- Work request: With the pictures excluded, reproduce all of the data exactly.

(Stored items)
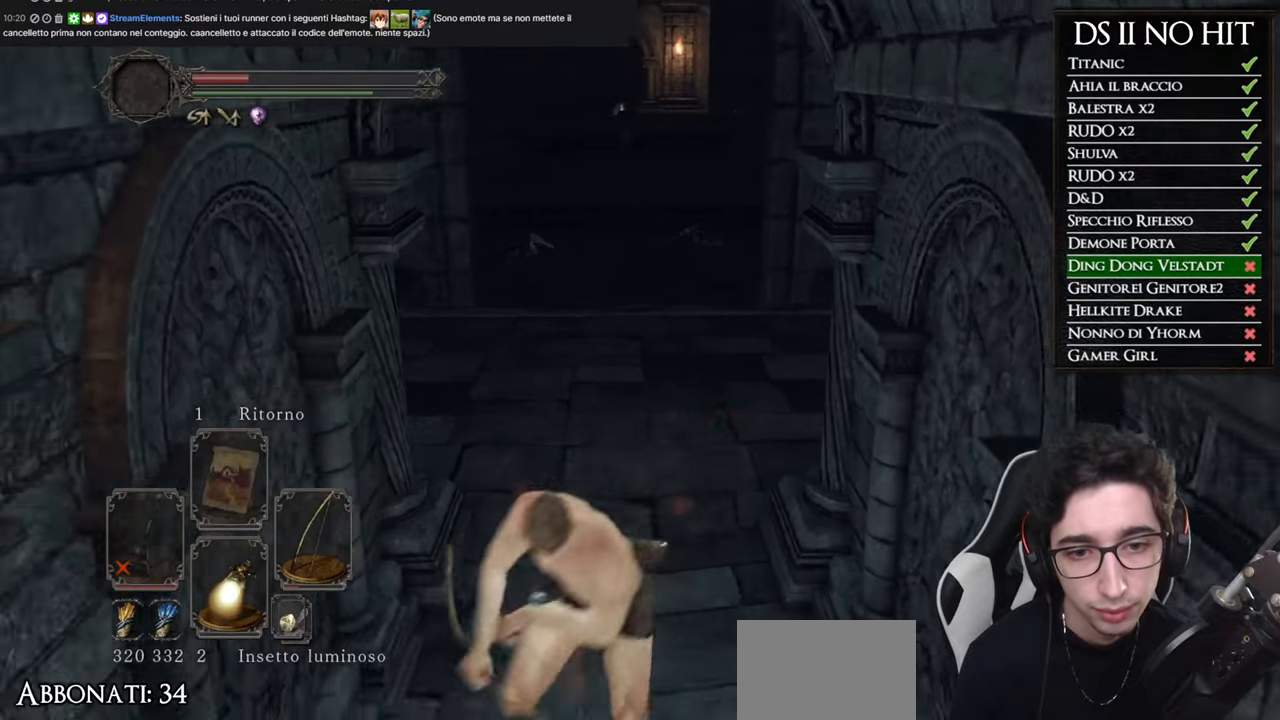
{"buttons": ["B"], "left_stick": "down", "right_stick": "center", "button_events": []}
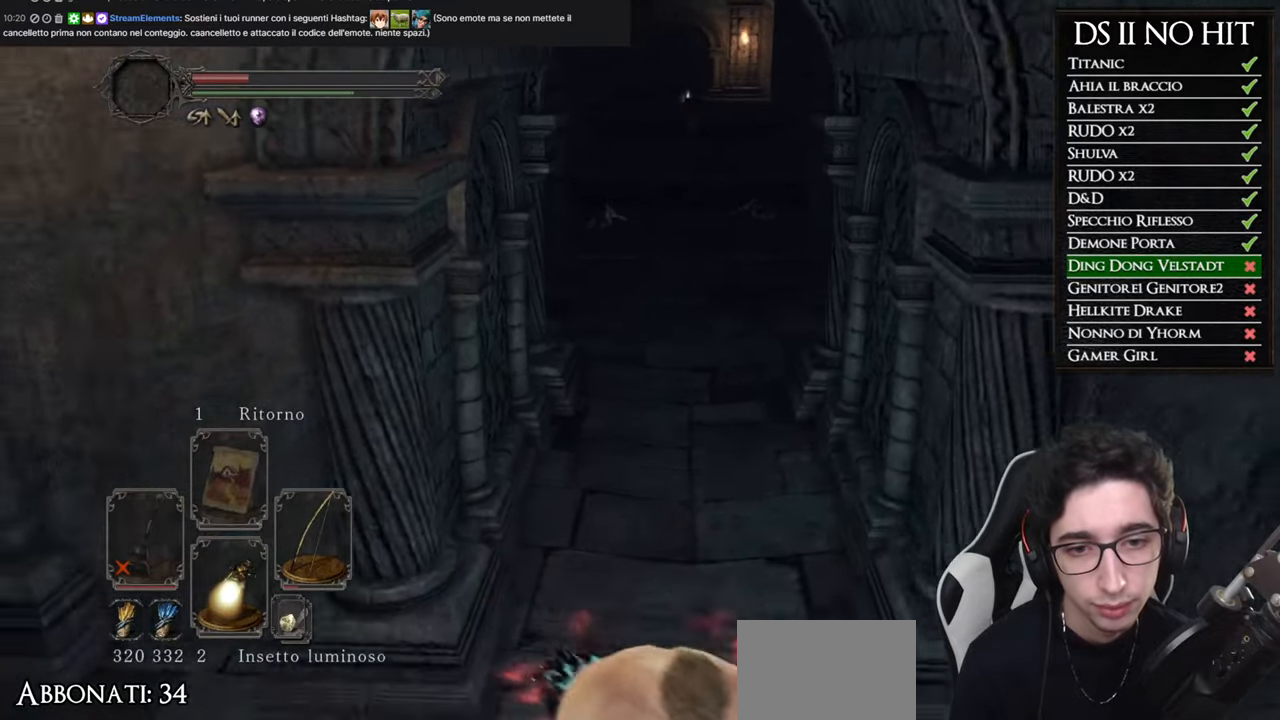
{"buttons": ["B"], "left_stick": "down", "right_stick": "center", "button_events": []}
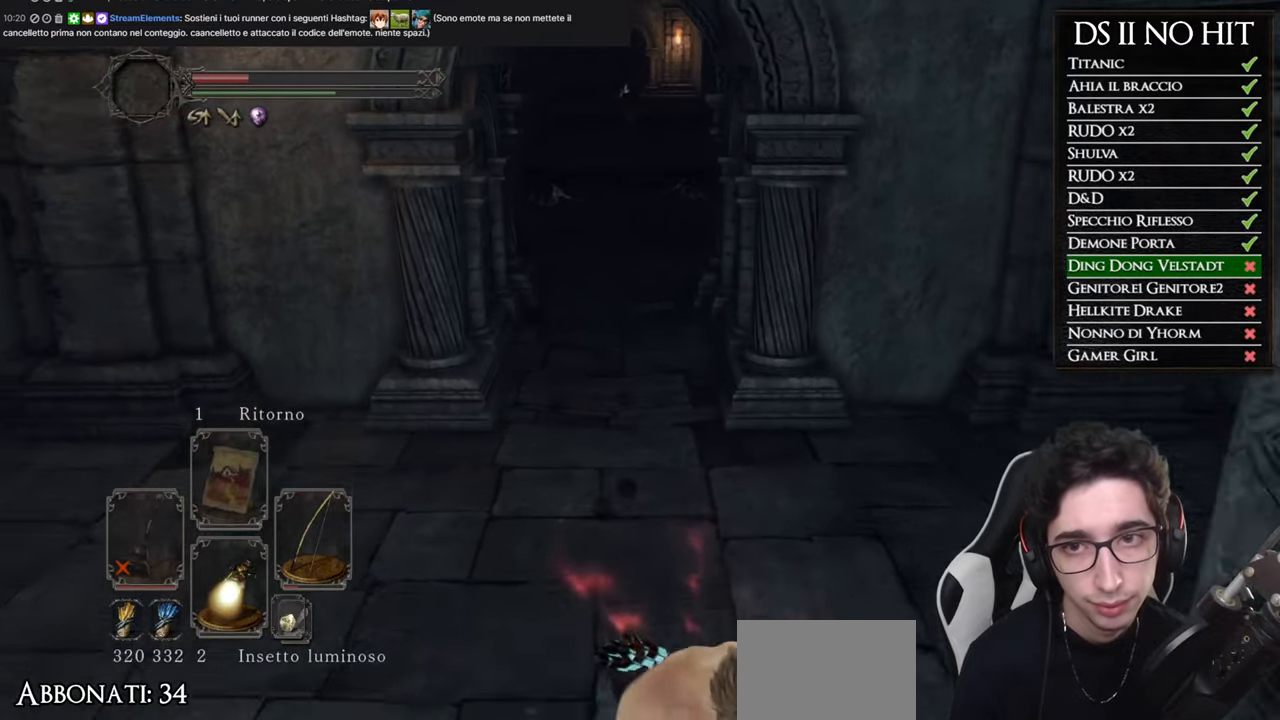
{"buttons": [], "left_stick": "down", "right_stick": "up", "button_events": [[233, "B", "up"]]}
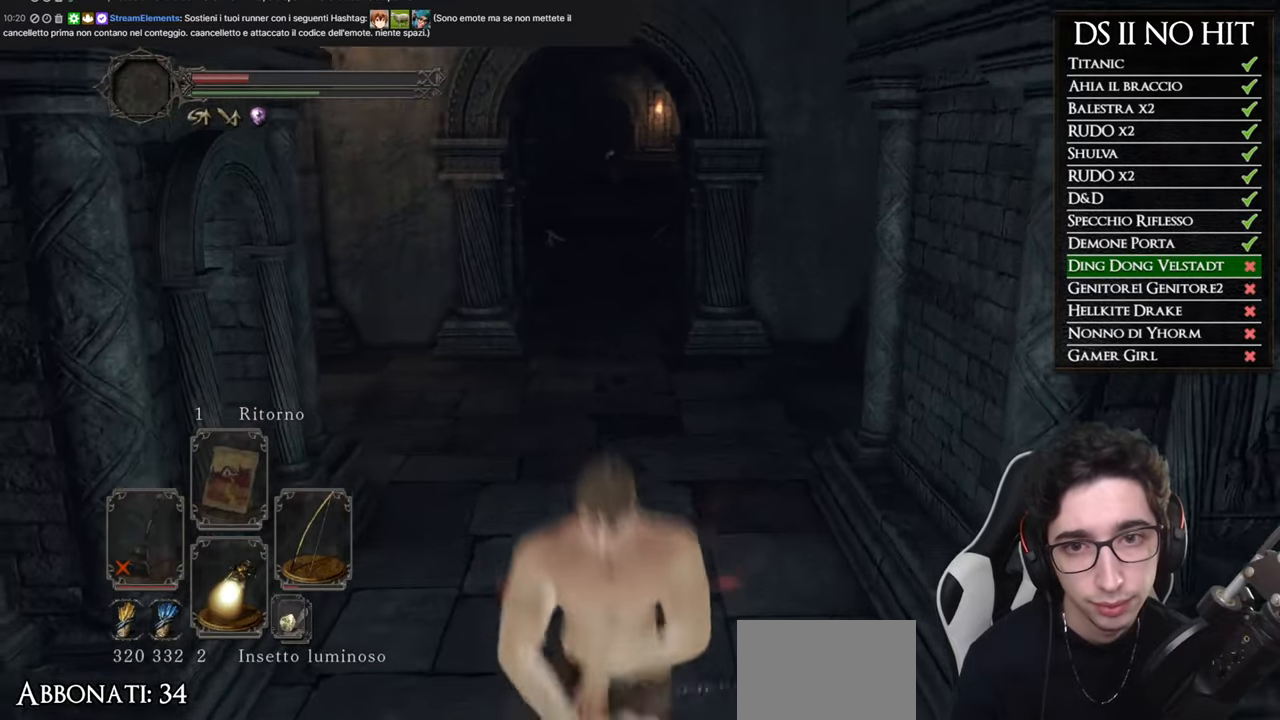
{"buttons": ["L1", "R2"], "left_stick": "center", "right_stick": "center", "button_events": [[301, "L1", "down"], [484, "R2", "down"]]}
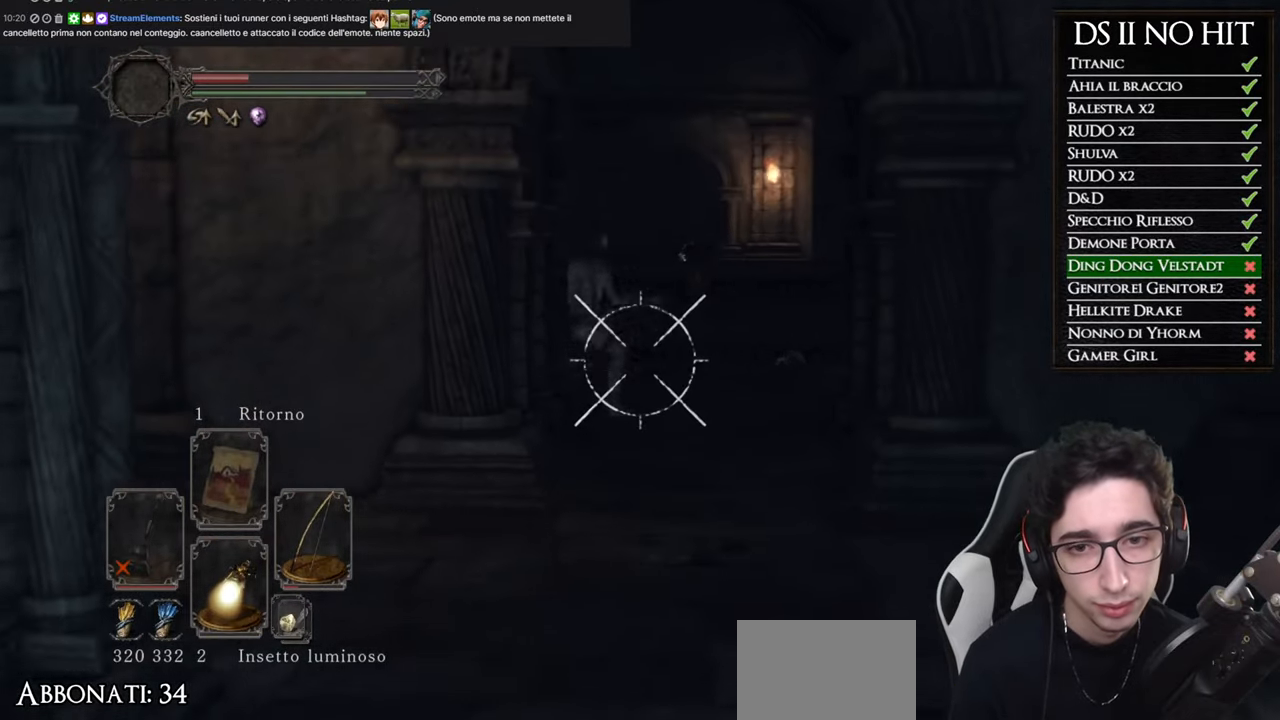
{"buttons": ["L1", "R2"], "left_stick": "center", "right_stick": "right", "button_events": []}
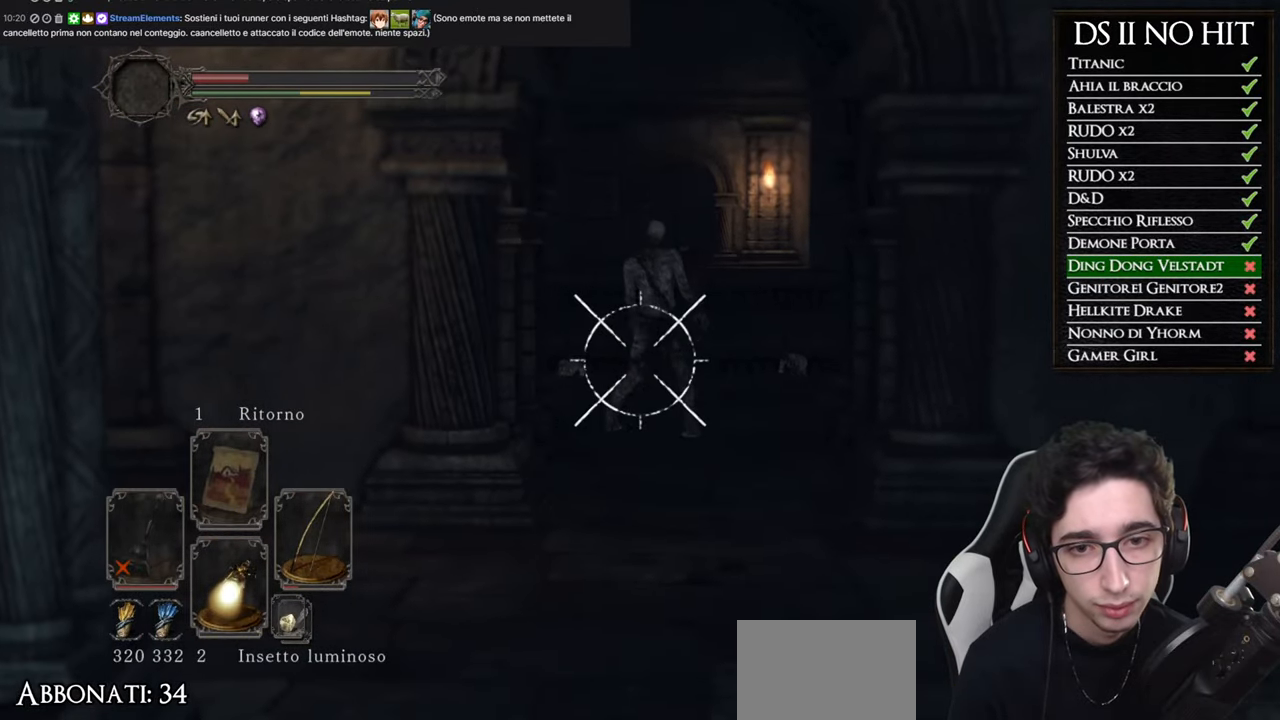
{"buttons": ["L1"], "left_stick": "center", "right_stick": "center", "button_events": [[334, "R2", "up"]]}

- Reply to the exercise:
{"buttons": ["B"], "left_stick": "down", "right_stick": "center", "button_events": []}
{"buttons": ["B"], "left_stick": "down", "right_stick": "center", "button_events": []}
{"buttons": [], "left_stick": "down", "right_stick": "up", "button_events": [[233, "B", "up"]]}
{"buttons": ["L1", "R2"], "left_stick": "center", "right_stick": "center", "button_events": [[301, "L1", "down"], [484, "R2", "down"]]}
{"buttons": ["L1", "R2"], "left_stick": "center", "right_stick": "right", "button_events": []}
{"buttons": ["L1"], "left_stick": "center", "right_stick": "center", "button_events": [[334, "R2", "up"]]}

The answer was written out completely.